IP-Based Rate Limiting
Protect your services from potential abuse by limiting requests per IP address:
1
2
3
4
5
6
7
8
9
max_dynamic_descriptors: 20000
descriptors:
- entries:
- key: "remote_address"
value: "" # Wildcard - matches any IP
token_bucket:
max_tokens: 50
tokens_per_fill: 50
fill_interval: 60s
Performance Considerations
The implementation is designed to be efficient, with the LRU cache mechanism providing a good balance between flexibility and resource usage. However, there are a few considerations to keep in mind:
- Memory Usage: Each dynamic descriptor consumes memory. Set the
max_entries
appropriately for your environment. - Eviction Behavior: If a descriptor is evicted and then re-encountered, its rate limit counter effectively resets. Size your cache appropriately to minimize unwanted evictions.
Conclusion
The addition of dynamic descriptor entries to Envoy’s local rate limiting capabilities represents a significant enhancement to Envoy’s traffic management toolkit. By allowing wildcard values in descriptor entries, we’ve simplified configuration while making it possible to apply fine-grained rate limits based on any request attribute without prior knowledge of all possible values.
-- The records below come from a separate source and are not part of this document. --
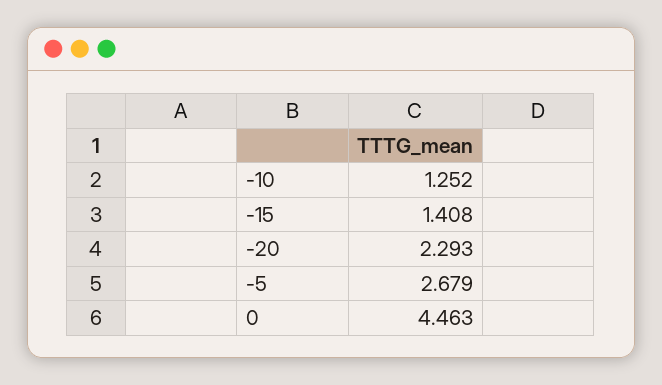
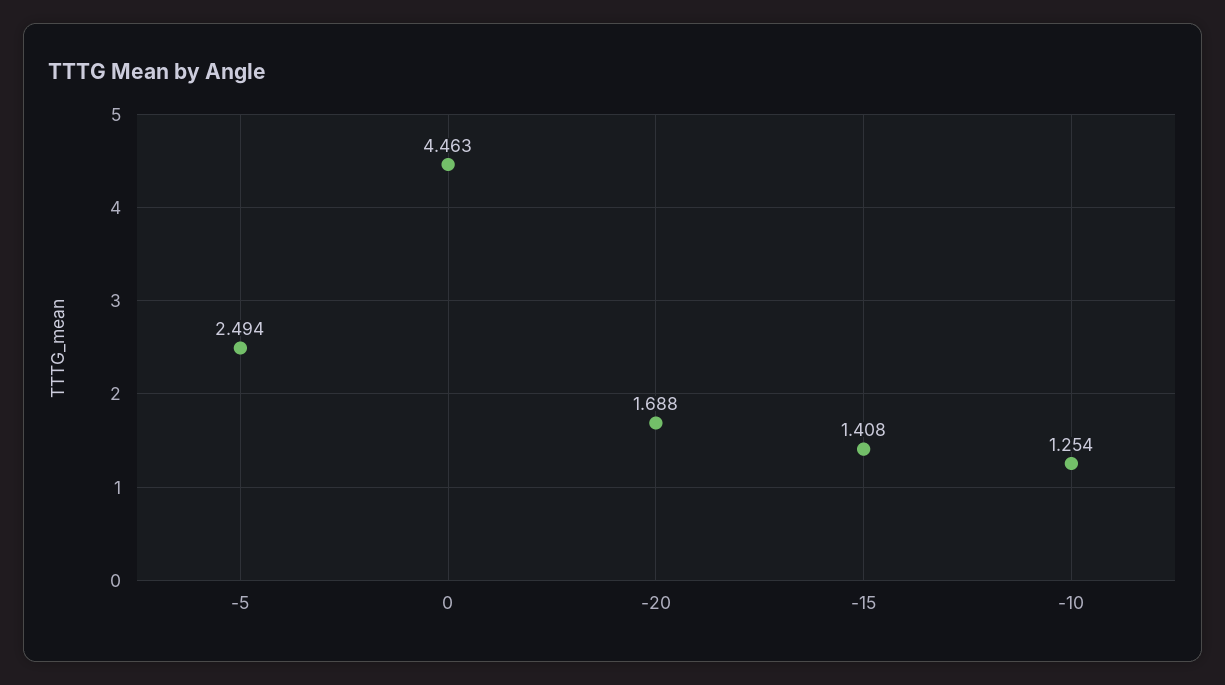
-10: 1.252 -> 1.254
-20: 2.293 -> 1.688
-5: 2.679 -> 2.494

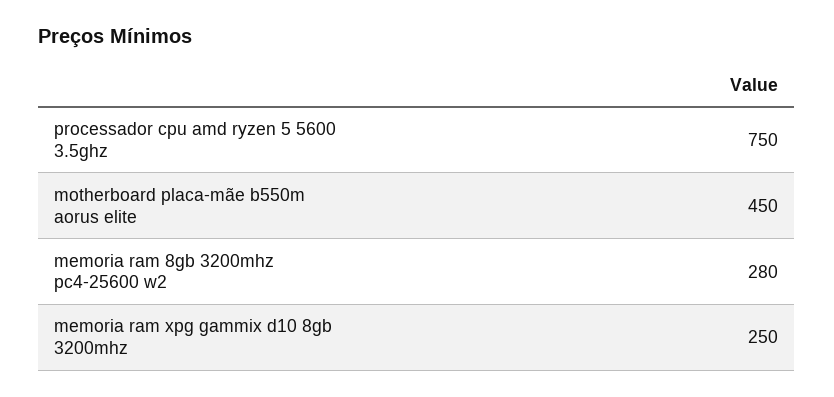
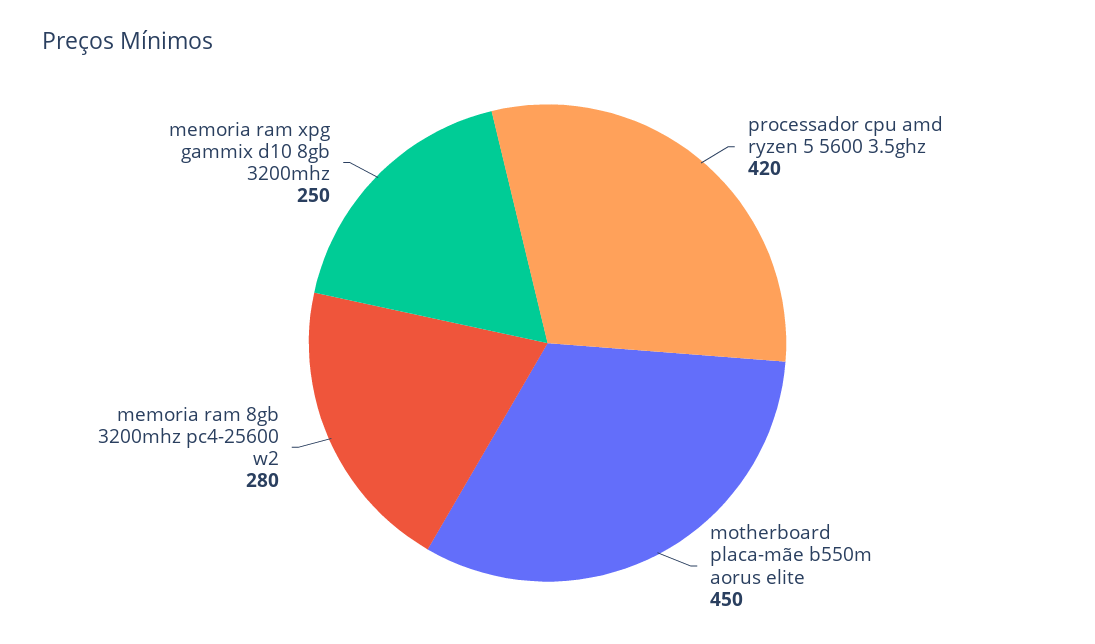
processador cpu amd ryzen 5 5600 3.5ghz: 750 -> 420

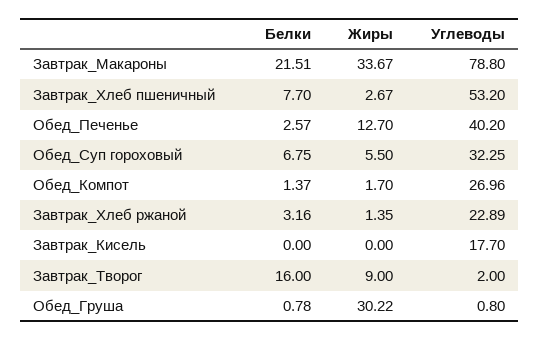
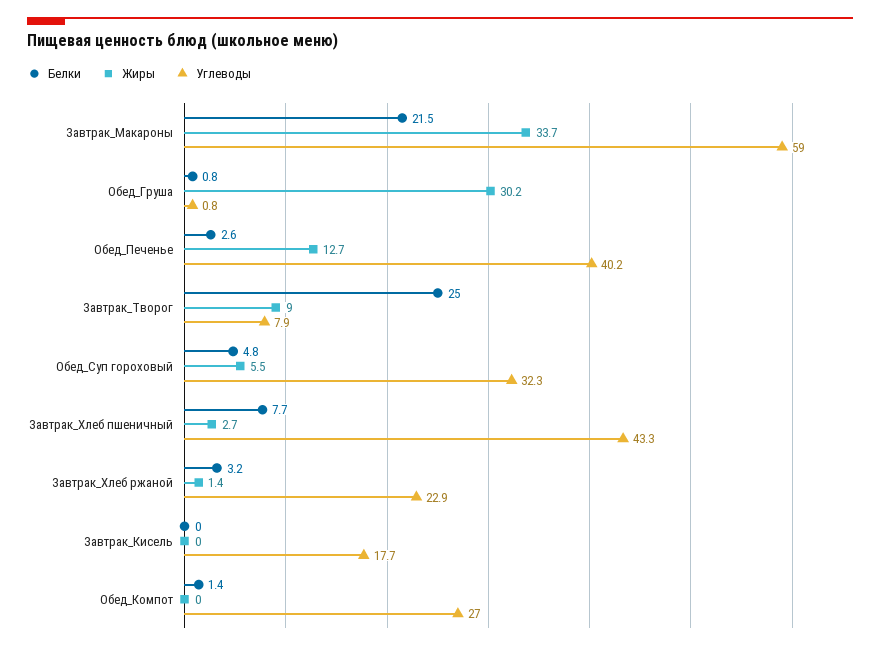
Углеводы, Завтрак_Макароны: 78.8 -> 59
Углеводы, Завтрак_Хлеб пшеничный: 53.2 -> 43.3
Белки, Обед_Суп гороховый: 6.75 -> 4.8
Жиры, Обед_Компот: 1.7 -> 0
Белки, Завтрак_Творог: 16 -> 25
Углеводы, Завтрак_Творог: 2 -> 7.9

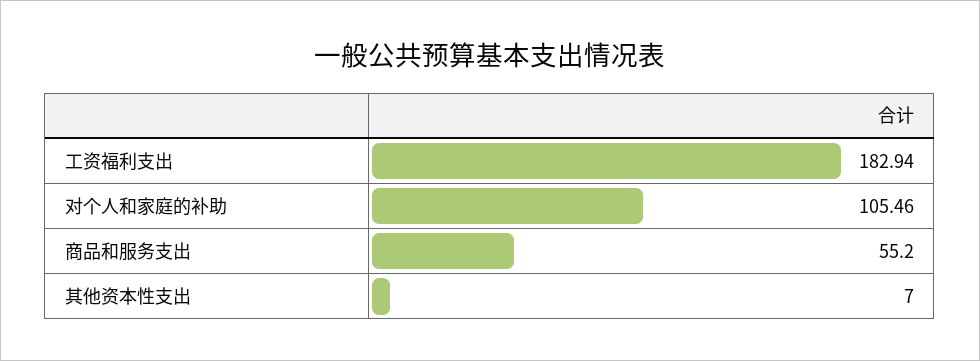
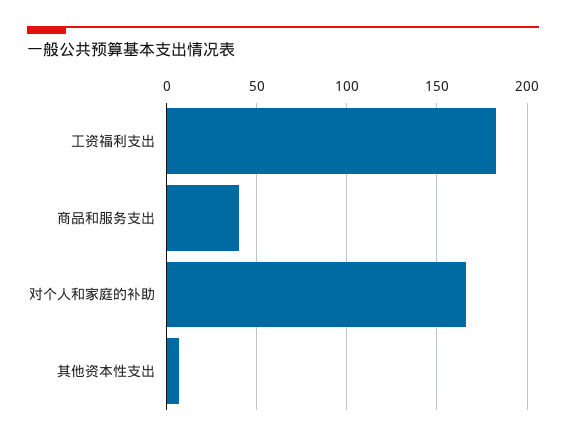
对个人和家庭的补助: 105.46 -> 165
商品和服务支出: 55.2 -> 40

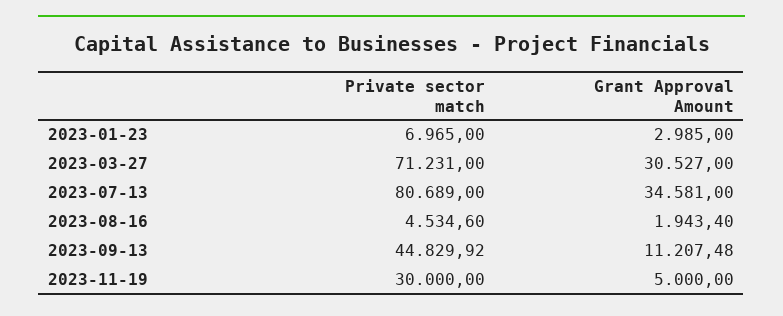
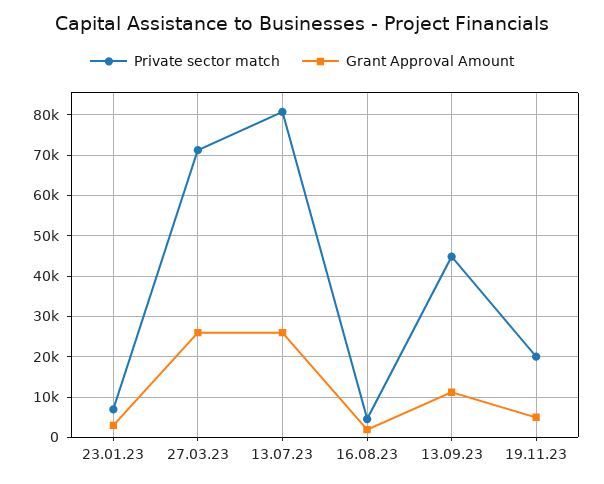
Grant Approval Amount, 2023-03-27: 30527 -> 26000
Grant Approval Amount, 2023-07-13: 34581 -> 26000
Private sector match, 2023-11-19: 30000 -> 20000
This feature has been a long-requested capability in the Envoy community, and I’m pleased to see it already being adopted in projects like Envoy Gateway. By enabling dynamic per-entity rate limiting without external dependencies, we’ve made it easier for service owners to implement fair usage policies and protect their services from excessive traffic.
This enhancement is particularly valuable for the numerous control plane projects that use Envoy as their data plane, including Istio, Contour, Emissary, and Envoy Gateway. These projects can now provide their users with more flexible rate limiting options without requiring external rate limiting services.
Next Steps
If you’re interested in using this feature:
- Ensure you’re running a version of Envoy that includes this enhancement (post-February 2024)
- Update your local rate limit filter configurations to use empty values for descriptor entries where you want dynamic behavior
- Configure appropriate
max_dynamic_descriptors
values based on your expected number of unique values - Monitor memory usage and adjust as needed
If you’re a maintainer or user of a control plane that uses Envoy as its data path, I encourage you to explore this feature and consider how it might simplify your rate limiting strategies.
Feedback and contributions are always welcome!!!!.